GOAL OF THE EXERCISE: Nothing in the records that follow should differ once you have copied them out.

[Saved data entries]
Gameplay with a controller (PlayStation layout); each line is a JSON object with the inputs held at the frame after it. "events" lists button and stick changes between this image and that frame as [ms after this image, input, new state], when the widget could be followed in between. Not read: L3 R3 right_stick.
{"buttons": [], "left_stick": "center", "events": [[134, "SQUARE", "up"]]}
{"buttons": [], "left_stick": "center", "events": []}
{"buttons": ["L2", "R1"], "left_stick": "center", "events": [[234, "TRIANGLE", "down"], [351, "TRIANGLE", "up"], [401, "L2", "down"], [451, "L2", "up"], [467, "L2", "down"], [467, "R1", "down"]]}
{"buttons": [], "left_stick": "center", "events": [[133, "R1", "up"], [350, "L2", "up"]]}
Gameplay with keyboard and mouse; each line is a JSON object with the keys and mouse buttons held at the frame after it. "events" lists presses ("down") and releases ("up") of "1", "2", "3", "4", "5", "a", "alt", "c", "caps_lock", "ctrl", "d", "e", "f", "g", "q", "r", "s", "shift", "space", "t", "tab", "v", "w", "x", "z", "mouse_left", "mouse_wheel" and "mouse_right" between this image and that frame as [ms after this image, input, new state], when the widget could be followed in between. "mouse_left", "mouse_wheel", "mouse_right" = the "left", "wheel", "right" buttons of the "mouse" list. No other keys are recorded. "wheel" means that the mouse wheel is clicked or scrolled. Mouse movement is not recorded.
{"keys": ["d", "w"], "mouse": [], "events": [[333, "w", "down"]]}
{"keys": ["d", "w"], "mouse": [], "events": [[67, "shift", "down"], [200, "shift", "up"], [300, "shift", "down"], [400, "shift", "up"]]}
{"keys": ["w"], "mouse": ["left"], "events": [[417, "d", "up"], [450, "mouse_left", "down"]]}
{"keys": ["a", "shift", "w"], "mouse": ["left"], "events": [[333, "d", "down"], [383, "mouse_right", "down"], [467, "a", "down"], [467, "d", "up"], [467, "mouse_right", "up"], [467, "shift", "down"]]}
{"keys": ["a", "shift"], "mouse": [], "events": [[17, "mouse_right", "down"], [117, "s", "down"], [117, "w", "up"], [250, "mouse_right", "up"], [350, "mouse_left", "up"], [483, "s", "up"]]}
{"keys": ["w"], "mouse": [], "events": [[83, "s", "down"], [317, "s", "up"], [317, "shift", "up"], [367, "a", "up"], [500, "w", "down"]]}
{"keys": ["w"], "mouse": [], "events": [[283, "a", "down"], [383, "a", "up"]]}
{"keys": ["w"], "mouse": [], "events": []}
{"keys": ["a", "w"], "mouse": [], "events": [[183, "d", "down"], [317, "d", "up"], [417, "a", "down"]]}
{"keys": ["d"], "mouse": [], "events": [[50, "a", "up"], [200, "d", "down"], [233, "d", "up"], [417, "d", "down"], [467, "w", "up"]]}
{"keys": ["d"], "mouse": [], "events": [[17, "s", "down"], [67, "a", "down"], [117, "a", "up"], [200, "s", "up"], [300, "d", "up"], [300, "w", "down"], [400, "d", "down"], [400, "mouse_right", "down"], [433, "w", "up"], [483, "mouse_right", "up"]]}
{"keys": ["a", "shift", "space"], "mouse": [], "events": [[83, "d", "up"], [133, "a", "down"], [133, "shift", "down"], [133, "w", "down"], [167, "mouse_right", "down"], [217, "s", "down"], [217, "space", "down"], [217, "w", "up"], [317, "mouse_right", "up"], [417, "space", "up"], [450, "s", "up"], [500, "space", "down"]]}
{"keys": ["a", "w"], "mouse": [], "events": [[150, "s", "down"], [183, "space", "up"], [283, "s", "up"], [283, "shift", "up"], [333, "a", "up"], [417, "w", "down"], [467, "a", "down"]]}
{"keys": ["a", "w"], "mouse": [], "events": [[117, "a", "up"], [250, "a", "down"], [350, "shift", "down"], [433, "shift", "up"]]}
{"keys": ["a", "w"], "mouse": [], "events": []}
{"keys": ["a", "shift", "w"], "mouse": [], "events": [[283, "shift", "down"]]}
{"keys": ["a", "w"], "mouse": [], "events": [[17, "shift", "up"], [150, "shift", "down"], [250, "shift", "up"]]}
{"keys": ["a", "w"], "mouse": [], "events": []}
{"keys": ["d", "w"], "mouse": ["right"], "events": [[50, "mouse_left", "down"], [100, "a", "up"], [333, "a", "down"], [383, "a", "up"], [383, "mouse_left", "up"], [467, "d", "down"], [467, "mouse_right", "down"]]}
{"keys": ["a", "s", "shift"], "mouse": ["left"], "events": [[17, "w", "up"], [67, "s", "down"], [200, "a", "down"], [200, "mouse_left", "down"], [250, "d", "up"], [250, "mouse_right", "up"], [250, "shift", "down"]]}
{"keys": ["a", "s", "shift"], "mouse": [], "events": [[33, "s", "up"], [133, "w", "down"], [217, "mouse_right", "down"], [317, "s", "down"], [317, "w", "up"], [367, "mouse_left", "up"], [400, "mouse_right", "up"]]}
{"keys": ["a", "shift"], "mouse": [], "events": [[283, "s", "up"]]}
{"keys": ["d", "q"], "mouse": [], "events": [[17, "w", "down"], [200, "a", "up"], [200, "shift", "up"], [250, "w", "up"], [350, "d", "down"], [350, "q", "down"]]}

TASK OUTPUT:
Gameplay with a controller (PlayStation layout); each line is a JSON object with the inputs held at the frame after it. "events" lists button and stick changes between this image and that frame as [ms after this image, input, new state], when the widget could be followed in between. Not read: L3 R3 right_stick.
{"buttons": [], "left_stick": "center", "events": [[134, "SQUARE", "up"]]}
{"buttons": [], "left_stick": "center", "events": []}
{"buttons": ["L2", "R1"], "left_stick": "center", "events": [[234, "TRIANGLE", "down"], [351, "TRIANGLE", "up"], [401, "L2", "down"], [451, "L2", "up"], [467, "L2", "down"], [467, "R1", "down"]]}
{"buttons": [], "left_stick": "center", "events": [[133, "R1", "up"], [350, "L2", "up"]]}
Gameplay with keyboard and mouse; each line is a JSON object with the keys and mouse buttons held at the frame after it. "events" lists presses ("down") and releases ("up") of "1", "2", "3", "4", "5", "a", "alt", "c", "caps_lock", "ctrl", "d", "e", "f", "g", "q", "r", "s", "shift", "space", "t", "tab", "v", "w", "x", "z", "mouse_left", "mouse_wheel" and "mouse_right" between this image and that frame as [ms after this image, input, new state], when the widget could be followed in between. "mouse_left", "mouse_wheel", "mouse_right" = the "left", "wheel", "right" buttons of the "mouse" list. No other keys are recorded. "wheel" means that the mouse wheel is clicked or scrolled. Mouse movement is not recorded.
{"keys": ["d", "w"], "mouse": [], "events": [[333, "w", "down"]]}
{"keys": ["d", "w"], "mouse": [], "events": [[67, "shift", "down"], [200, "shift", "up"], [300, "shift", "down"], [400, "shift", "up"]]}
{"keys": ["w"], "mouse": ["left"], "events": [[417, "d", "up"], [450, "mouse_left", "down"]]}
{"keys": ["a", "shift", "w"], "mouse": ["left"], "events": [[333, "d", "down"], [383, "mouse_right", "down"], [467, "a", "down"], [467, "d", "up"], [467, "mouse_right", "up"], [467, "shift", "down"]]}
{"keys": ["a", "shift"], "mouse": [], "events": [[17, "mouse_right", "down"], [117, "s", "down"], [117, "w", "up"], [250, "mouse_right", "up"], [350, "mouse_left", "up"], [483, "s", "up"]]}
{"keys": ["w"], "mouse": [], "events": [[83, "s", "down"], [317, "s", "up"], [317, "shift", "up"], [367, "a", "up"], [500, "w", "down"]]}
{"keys": ["w"], "mouse": [], "events": [[283, "a", "down"], [383, "a", "up"]]}
{"keys": ["w"], "mouse": [], "events": []}
{"keys": ["a", "w"], "mouse": [], "events": [[183, "d", "down"], [317, "d", "up"], [417, "a", "down"]]}
{"keys": ["d"], "mouse": [], "events": [[50, "a", "up"], [200, "d", "down"], [233, "d", "up"], [417, "d", "down"], [467, "w", "up"]]}
{"keys": ["d"], "mouse": [], "events": [[17, "s", "down"], [67, "a", "down"], [117, "a", "up"], [200, "s", "up"], [300, "d", "up"], [300, "w", "down"], [400, "d", "down"], [400, "mouse_right", "down"], [433, "w", "up"], [483, "mouse_right", "up"]]}
{"keys": ["a", "shift", "space"], "mouse": [], "events": [[83, "d", "up"], [133, "a", "down"], [133, "shift", "down"], [133, "w", "down"], [167, "mouse_right", "down"], [217, "s", "down"], [217, "space", "down"], [217, "w", "up"], [317, "mouse_right", "up"], [417, "space", "up"], [450, "s", "up"], [500, "space", "down"]]}
{"keys": ["a", "w"], "mouse": [], "events": [[150, "s", "down"], [183, "space", "up"], [283, "s", "up"], [283, "shift", "up"], [333, "a", "up"], [417, "w", "down"], [467, "a", "down"]]}
{"keys": ["a", "w"], "mouse": [], "events": [[117, "a", "up"], [250, "a", "down"], [350, "shift", "down"], [433, "shift", "up"]]}
{"keys": ["a", "w"], "mouse": [], "events": []}
{"keys": ["a", "shift", "w"], "mouse": [], "events": [[283, "shift", "down"]]}
{"keys": ["a", "w"], "mouse": [], "events": [[17, "shift", "up"], [150, "shift", "down"], [250, "shift", "up"]]}
{"keys": ["a", "w"], "mouse": [], "events": []}
{"keys": ["d", "w"], "mouse": ["right"], "events": [[50, "mouse_left", "down"], [100, "a", "up"], [333, "a", "down"], [383, "a", "up"], [383, "mouse_left", "up"], [467, "d", "down"], [467, "mouse_right", "down"]]}
{"keys": ["a", "s", "shift"], "mouse": ["left"], "events": [[17, "w", "up"], [67, "s", "down"], [200, "a", "down"], [200, "mouse_left", "down"], [250, "d", "up"], [250, "mouse_right", "up"], [250, "shift", "down"]]}
{"keys": ["a", "s", "shift"], "mouse": [], "events": [[33, "s", "up"], [133, "w", "down"], [217, "mouse_right", "down"], [317, "s", "down"], [317, "w", "up"], [367, "mouse_left", "up"], [400, "mouse_right", "up"]]}
{"keys": ["a", "shift"], "mouse": [], "events": [[283, "s", "up"]]}
{"keys": ["d", "q"], "mouse": [], "events": [[17, "w", "down"], [200, "a", "up"], [200, "shift", "up"], [250, "w", "up"], [350, "d", "down"], [350, "q", "down"]]}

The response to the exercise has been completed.